90. 3. Teratoma with malignant transformation
•This is an extremely rare form of teratoma in
which one or more of the tissue elements
show malignant transformation.
• Such malignant change resembles
morphologically with typical malignancies in
other organs and tissues and commonly
includes rhabdomyosarcoma, squamous cell
carcinoma and adenocarcinoma.

92. TUMORS OF SEX CORD-GONADAL STROMA
Sex cord-gonadal stroma tumors are
subclassifed based on their presumed
histogenesis and differentiation.
There are two types:
i. Leydig cell tumors
ii.

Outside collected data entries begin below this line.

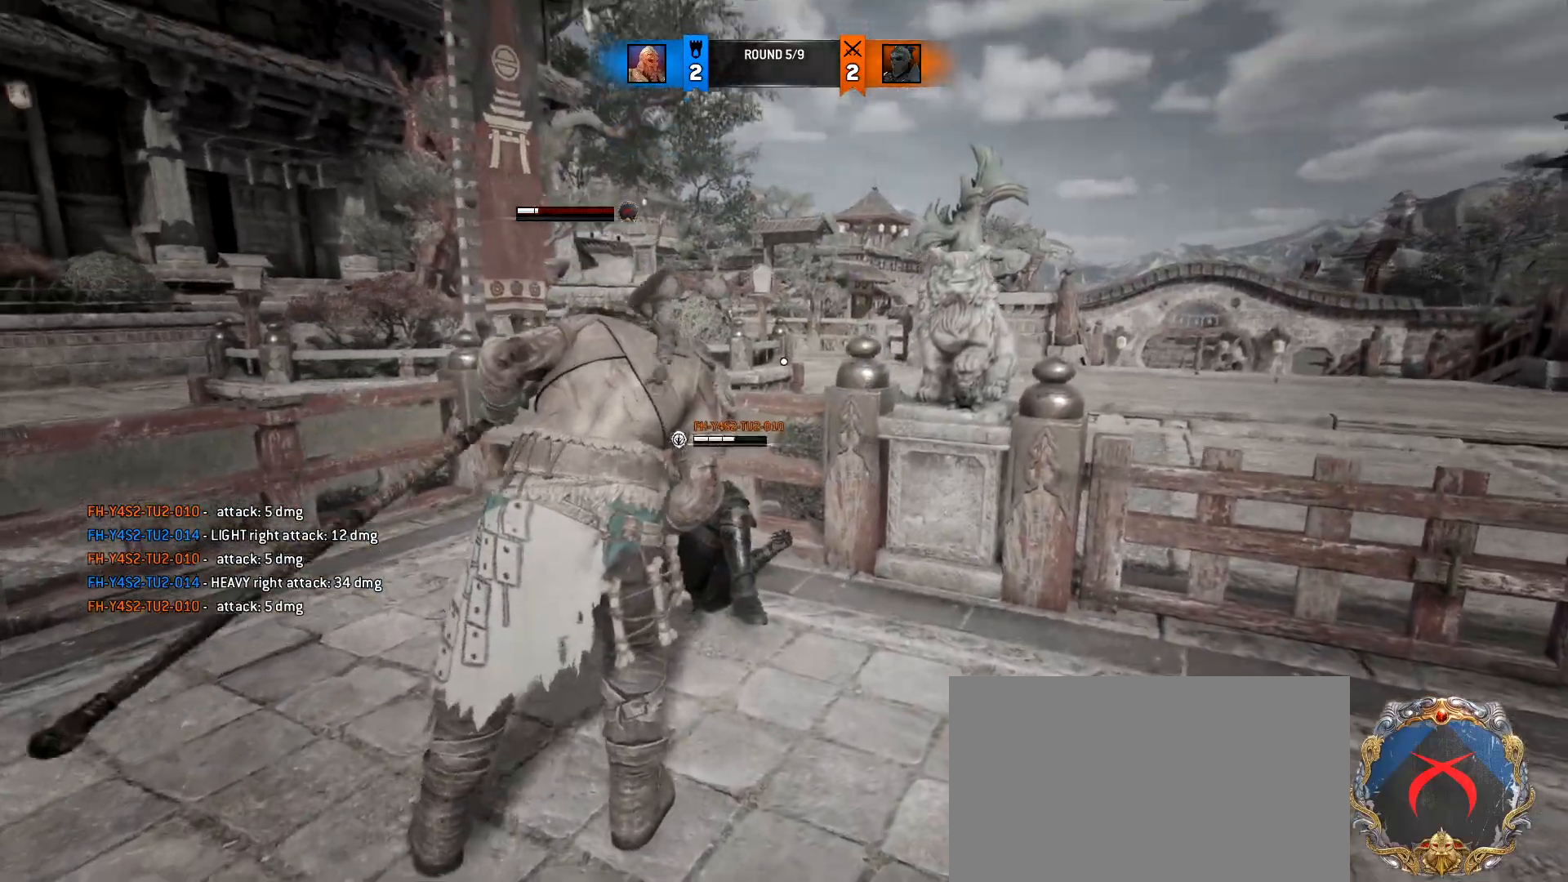
{"keys": ["s", "shift"], "mouse": [], "events": [[100, "mouse_wheel", "down"], [283, "mouse_wheel", "up"]]}
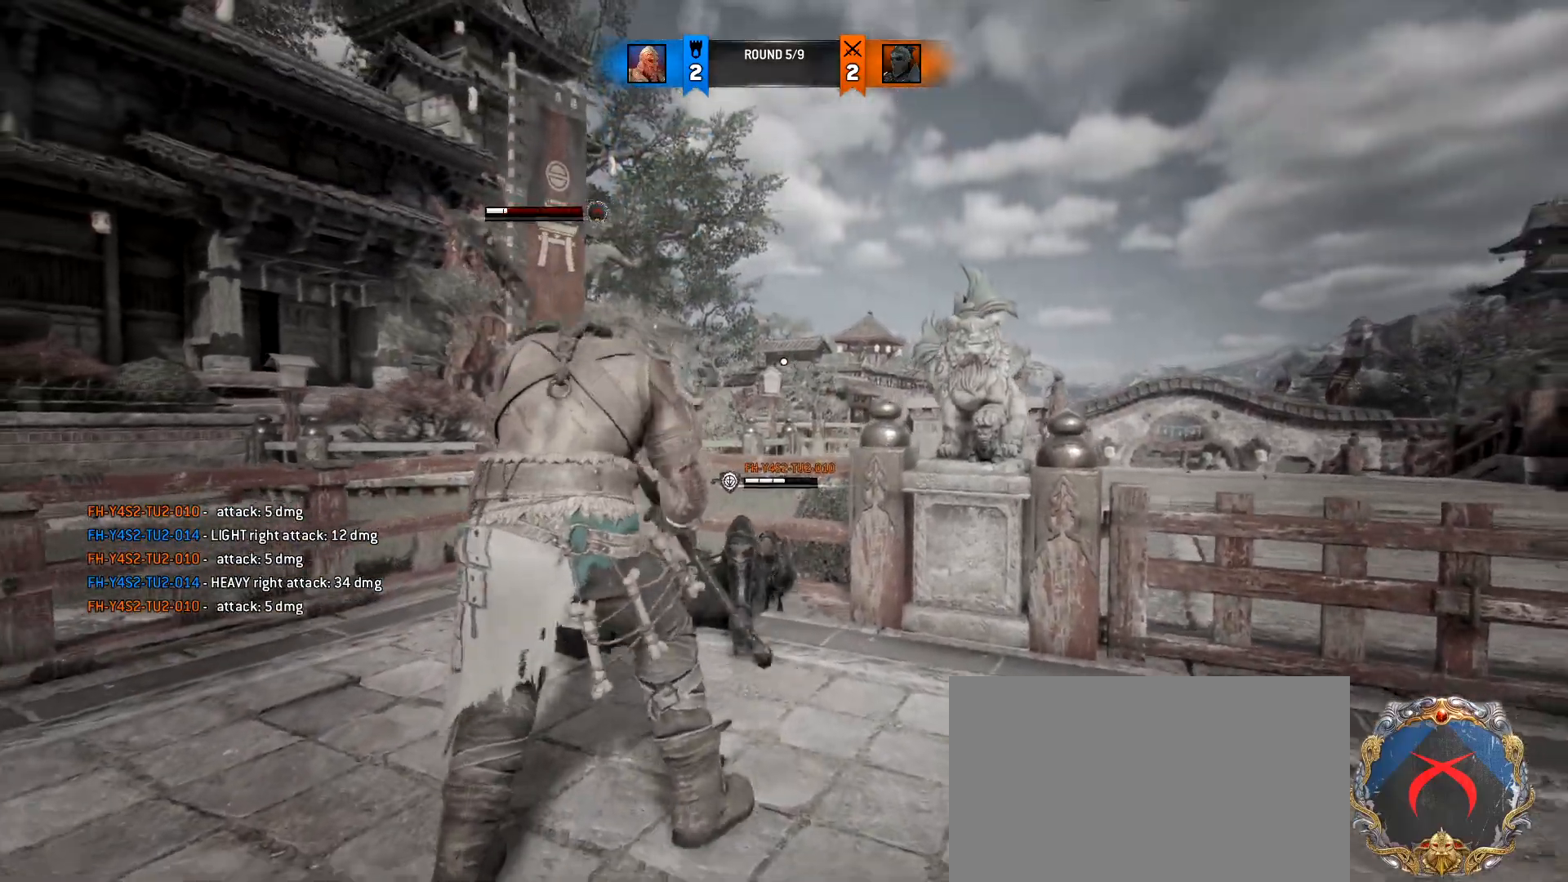
{"keys": ["s", "shift"], "mouse": ["wheel"], "events": [[350, "mouse_wheel", "down"]]}
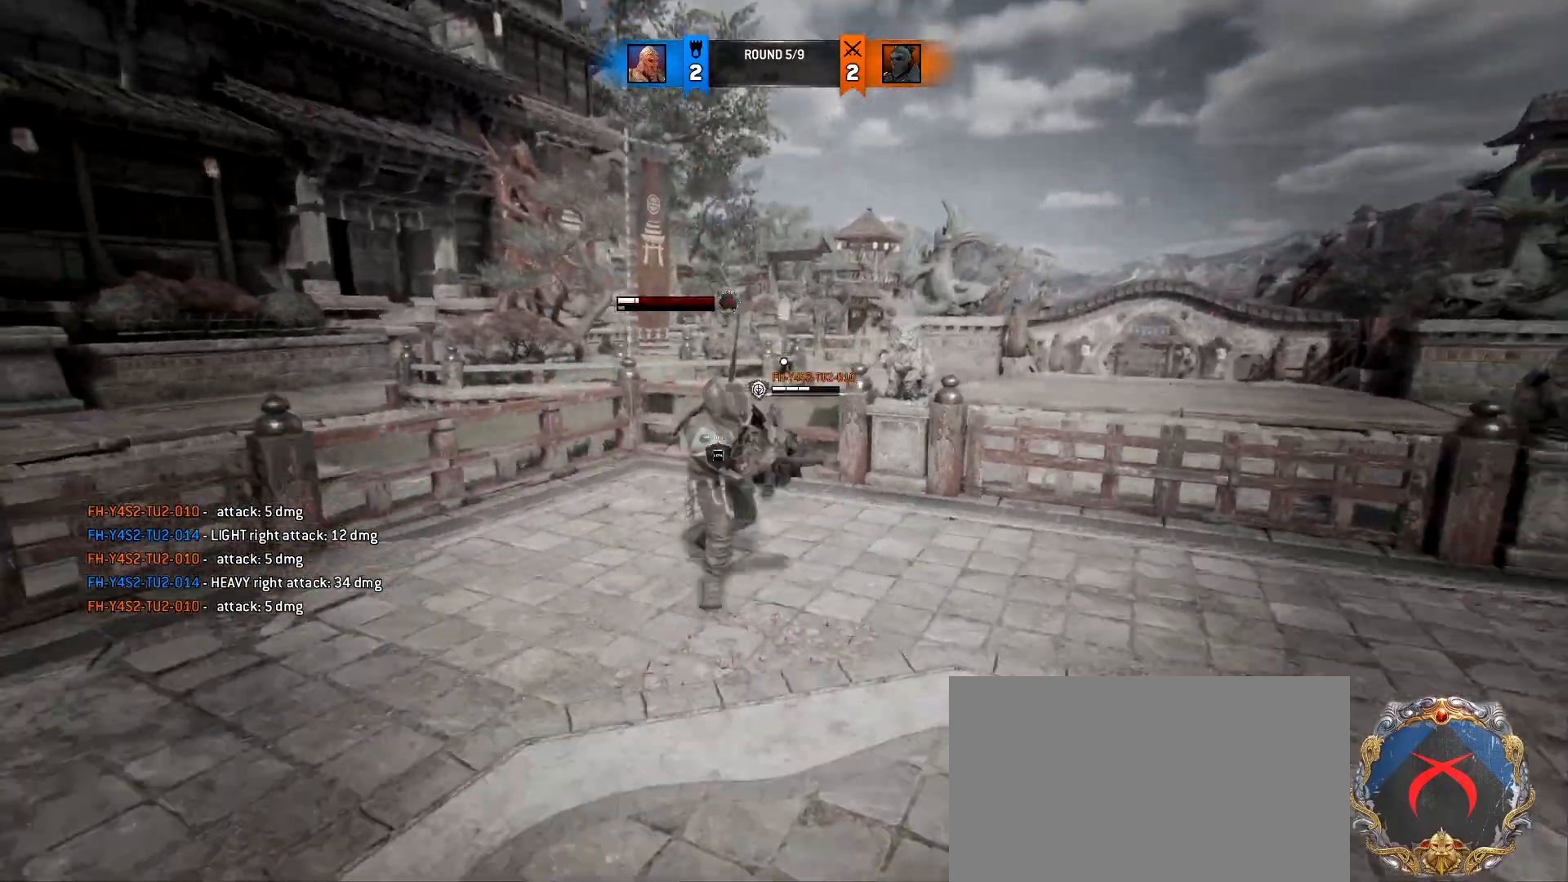
{"keys": ["ctrl", "s"], "mouse": ["wheel"], "events": [[33, "mouse_wheel", "up"], [400, "mouse_wheel", "down"], [400, "shift", "up"], [500, "ctrl", "down"]]}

Sertoli tumors

93. LEYDIG CELL TUMORS
•These cells secrete androgens and in some
cases both androgens, estrogens and rarely
corticosteroids.
•They may occur at any age but more
frequent in the age group of 20 and 60
years.
•Bilateral tumors may occur typically in
congenital Adrenogenital syndrome.

94. MORPHOLOGY
GROSS
• they appear as small, well-demarcated and forms
circumscribed nodules, usually less than 5 cm in
diameter.
• They have a distinctive golden brown, homogenous
cut surface.
MICROSCOPICALLY,
• They are large in size and have round or polygonal
cell outlines, abundant granular eosinophilic
cytoplasm, and round central nucleus.

95. •The cytoplasm frequently contains lipid
droplets, vacuoles, or lipofuscin
pigment, and, most characteristically,
rod-shaped crystalloids of Reinke,
which are seen in about 25% of the
tumors.
• Approximately 10% of the tumors in
adults are invasive and produce
metastases; most are benign.

97. SERTOLI CELL TUMORS (ANDROBLASTOMA)
•These tumors are hormonally silent and
present as a testicular mass.
•They correspond to arrhenoblastoma of the
ovary.
•They occur at all ages but more frequent in
infants and children.
•These tumors elaborate estrogen or androgen
and may account for gynecomastia in an adult,
or precocious sexual development in a child.

98. MORPHOLOGY
GROSSLY,
•The tumor is fairly large, firm, round, and well
circumscribed nodules.
•Cut surface of the tumor is yellowish or yellow-
grey.
MICROSCOPICALLY,
•The tumor cells are arranged in distinctive
trabeculae that tend to form cordlike structures
and tubules.
•Majority of sertoli cell tumors are benign but only
10%may metastasize to regional lymph nodes.

100. GONADOBLASTOMA
• They are rare neoplasms comprised of a mixture of
germ cells and gonadal stromal elements that almost
always arise in gonads with some form of testicular
dysgenesis.
• In some cases the germ cell component becomes
malignant, giving rise to seminoma.
• The patients are commonly intersexual, particularly
phenotypic females.
• They secrete androgen and therefore produce
virilisation in female phenotype.

101. MORPHOLOGY
GROSSLY,
•The tumor is of variable size, yellowish-white and
soft.
MICROSCOPICALLY,
•It is composed of 2 principal cell types:
large germ cells resembling seminoma cells,
 small cells resembling immature Sertoli, Leydig
and granulosa cells.
•Call-Exner bodies of a granulosa cell tumour may be
present.

102. TESTICULAR LYMPHOMA
•Aggressive non–Hodgkin lymphomas account
for 5% of testicular
neoplasms, and are the most common form of
testicular neoplasms in men older than age 60
years.
•testicular lymphoma may present with only a
testicular mass, mimicking other, more
common, testicular tumors.

103. •In most cases, the disease is already
disseminated at the time of detection.
•The most common testicular lymphomas,
in decreasing order of frequency, are
diffuse large B-cell lymphoma, Burkitt
lymphoma, and EBV-positive extranodal
NK/T cell lymphoma.
•Testicular lymphomas have a higher
propensity for central nervous system
involvement than do similar tumors arising
at other sites.

104. Mixed tumors.
•About 60% of testicular tumors are composed of more
than one of the “pure” patterns. Common mixtures
include:
• teratoma, embryonal carcinoma, and yolk sac tumor;
• seminoma with embryonal carcinoma;
• and embryonal carcinoma with teratoma (teratocarcinoma).
•In most instances the prognosis is worsened by the
presence of the more aggressive element.